Of course, we are not discounting the possibility of a 51% attack to happen. It is possible but the reward isn't really that great. Subduing the entire bitcoin network for reverting a single transaction or overwriting the chain isn't really that much of value when bitcoin itself is worth nothing.
 

Diego

Member
Except in the event that most miners want to move to mining a currency other than Bitcoin, we can see a 51% attack.
In addition to what has been said already, mining difficulty is adjusted every 2016 blocks (approximately 2 weeks) to keep the average block time at 10 minutes, by balancing it with the amount of computing power competing to solve a hash problem at that point in time. If more miners leave the network, the difficulty is dropped to incentivise new miners to join in, and when more mining pools are added, the difficulty rises.
Yes, the idea became clear to me and I thank everyone for the clarification.
I found this site via search engines: https://diff.cryptothis.com/
It displays many data:
-latest block
-current pace
-previous difficulty
-current difficulty
-next difficulty change
-previous retarget
-next retarget earliest
-next retarget latest
-projected epoch length
By analyzing the data on the site, I found that Bitcoin's difficulty is at its highest.
Is it possible to rely on this site to analyze the data?
?
 

Ashton

Member
OP, resize the infographic, read items no. 2, and 3. It's the full nodes that are actually securing the network, not the miners. In fact, it's the full nodes that are defining what makes a miner a miner.

The problem with mining pools is, they could have some political leverage on the network.

 

Stone

Member
the only real problem with mining pools is that miners don't get a vote and only the pool operator decides what to "vote" for. this doesn't seem to have caused any problems so far even during the 2017 drama and scaling fork solutions but it still is a serious issue that must be addressed by the pools and demanded by the miners.

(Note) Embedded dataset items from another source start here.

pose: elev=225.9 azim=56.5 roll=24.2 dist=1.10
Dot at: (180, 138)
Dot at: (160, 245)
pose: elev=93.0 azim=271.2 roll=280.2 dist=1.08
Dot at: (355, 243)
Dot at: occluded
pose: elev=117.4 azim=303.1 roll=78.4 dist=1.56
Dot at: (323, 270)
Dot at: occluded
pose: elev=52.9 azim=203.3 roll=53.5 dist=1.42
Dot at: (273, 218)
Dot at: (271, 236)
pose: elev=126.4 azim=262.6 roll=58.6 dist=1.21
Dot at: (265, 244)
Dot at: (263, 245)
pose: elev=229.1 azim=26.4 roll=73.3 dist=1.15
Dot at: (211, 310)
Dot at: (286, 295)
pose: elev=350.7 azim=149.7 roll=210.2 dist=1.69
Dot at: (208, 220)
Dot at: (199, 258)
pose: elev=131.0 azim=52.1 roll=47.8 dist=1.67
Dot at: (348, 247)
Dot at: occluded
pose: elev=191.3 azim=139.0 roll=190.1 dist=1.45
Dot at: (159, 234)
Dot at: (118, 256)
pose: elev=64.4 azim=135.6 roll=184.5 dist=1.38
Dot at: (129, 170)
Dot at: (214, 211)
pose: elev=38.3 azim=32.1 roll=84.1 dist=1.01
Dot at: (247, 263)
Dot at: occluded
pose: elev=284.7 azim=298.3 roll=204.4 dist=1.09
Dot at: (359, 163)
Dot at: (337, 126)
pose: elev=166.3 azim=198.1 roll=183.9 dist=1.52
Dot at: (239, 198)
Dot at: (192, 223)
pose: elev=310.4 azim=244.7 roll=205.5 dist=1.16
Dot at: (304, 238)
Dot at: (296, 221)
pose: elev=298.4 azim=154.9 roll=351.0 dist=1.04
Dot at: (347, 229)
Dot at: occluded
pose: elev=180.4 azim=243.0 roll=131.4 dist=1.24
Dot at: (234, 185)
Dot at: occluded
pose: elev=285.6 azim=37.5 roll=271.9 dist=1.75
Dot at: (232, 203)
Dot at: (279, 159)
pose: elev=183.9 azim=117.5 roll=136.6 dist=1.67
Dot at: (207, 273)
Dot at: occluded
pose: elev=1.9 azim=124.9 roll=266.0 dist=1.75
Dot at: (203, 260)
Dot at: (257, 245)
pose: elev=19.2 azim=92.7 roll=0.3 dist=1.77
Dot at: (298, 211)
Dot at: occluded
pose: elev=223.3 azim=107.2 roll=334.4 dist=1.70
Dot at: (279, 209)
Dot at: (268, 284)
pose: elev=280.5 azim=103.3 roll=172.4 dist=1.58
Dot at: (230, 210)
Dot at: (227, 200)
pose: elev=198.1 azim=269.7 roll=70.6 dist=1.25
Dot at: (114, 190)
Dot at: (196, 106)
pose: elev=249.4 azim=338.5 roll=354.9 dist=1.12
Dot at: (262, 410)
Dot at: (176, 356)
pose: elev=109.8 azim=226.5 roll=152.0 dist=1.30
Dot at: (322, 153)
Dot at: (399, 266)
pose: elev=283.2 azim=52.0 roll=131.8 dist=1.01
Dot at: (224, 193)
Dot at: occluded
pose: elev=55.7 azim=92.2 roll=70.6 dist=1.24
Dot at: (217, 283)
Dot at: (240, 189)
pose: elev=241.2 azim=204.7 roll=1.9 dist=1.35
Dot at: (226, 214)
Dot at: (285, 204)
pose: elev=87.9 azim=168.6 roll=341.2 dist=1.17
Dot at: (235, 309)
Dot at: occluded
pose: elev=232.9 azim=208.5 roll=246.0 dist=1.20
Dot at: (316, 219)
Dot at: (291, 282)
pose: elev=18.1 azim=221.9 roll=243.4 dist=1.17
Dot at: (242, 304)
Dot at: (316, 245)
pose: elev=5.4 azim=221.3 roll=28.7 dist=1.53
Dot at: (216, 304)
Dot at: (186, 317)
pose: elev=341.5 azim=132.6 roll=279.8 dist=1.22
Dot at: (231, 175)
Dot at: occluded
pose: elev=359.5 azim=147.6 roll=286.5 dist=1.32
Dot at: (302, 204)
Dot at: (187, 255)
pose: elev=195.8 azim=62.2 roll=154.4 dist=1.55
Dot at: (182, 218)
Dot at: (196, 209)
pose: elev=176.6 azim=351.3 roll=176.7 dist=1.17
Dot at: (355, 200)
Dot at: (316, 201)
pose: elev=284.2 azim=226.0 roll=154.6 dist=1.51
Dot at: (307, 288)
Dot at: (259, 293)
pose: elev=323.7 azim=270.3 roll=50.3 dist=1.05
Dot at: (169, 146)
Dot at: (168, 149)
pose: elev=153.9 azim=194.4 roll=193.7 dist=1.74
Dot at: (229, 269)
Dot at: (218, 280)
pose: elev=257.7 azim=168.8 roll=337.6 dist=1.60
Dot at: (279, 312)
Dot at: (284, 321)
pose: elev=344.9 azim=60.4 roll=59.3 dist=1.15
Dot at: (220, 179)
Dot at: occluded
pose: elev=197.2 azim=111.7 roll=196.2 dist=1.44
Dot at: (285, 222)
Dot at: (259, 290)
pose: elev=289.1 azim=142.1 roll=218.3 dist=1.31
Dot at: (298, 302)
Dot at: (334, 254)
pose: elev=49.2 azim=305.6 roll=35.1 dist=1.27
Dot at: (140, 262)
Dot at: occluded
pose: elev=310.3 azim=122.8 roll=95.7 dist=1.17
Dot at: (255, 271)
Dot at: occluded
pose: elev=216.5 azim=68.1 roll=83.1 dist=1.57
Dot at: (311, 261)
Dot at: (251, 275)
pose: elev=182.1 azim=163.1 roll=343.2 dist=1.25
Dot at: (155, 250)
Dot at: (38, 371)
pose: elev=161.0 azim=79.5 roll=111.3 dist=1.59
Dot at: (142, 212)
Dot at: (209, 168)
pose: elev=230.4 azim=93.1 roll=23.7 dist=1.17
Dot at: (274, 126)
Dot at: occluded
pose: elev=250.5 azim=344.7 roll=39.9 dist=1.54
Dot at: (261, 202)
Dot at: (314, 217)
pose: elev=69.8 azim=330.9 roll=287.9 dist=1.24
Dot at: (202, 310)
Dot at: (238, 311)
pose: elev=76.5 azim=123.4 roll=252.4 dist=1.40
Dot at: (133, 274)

otherwise things such as 51% attacks are not serious issues in my opinion since the mining (that is the real hashing power) is pretty decentralized already and the cost of pulling such an attack is too high already.
 

Kingston

Member
To kill a pool is not enough for 51% attack. However, if somebody (gov, for example) will have enough money they may buy hashrates and do it in other way
 

Giovanni

Member
Adding up to the contributions made. I remember signing up for some node online or something like that, I am not too sure as i didn't get the total picture but i remember clearly that every time the node went off a wuld get a notification via email as to what nodes go down but this doesn't affect the overall tim spent on block validation. Though, I can't tell if it has great impact as a result of that because it is just me transacting but my point is....the impact if a node or a mining pool has challenges is not a disaster.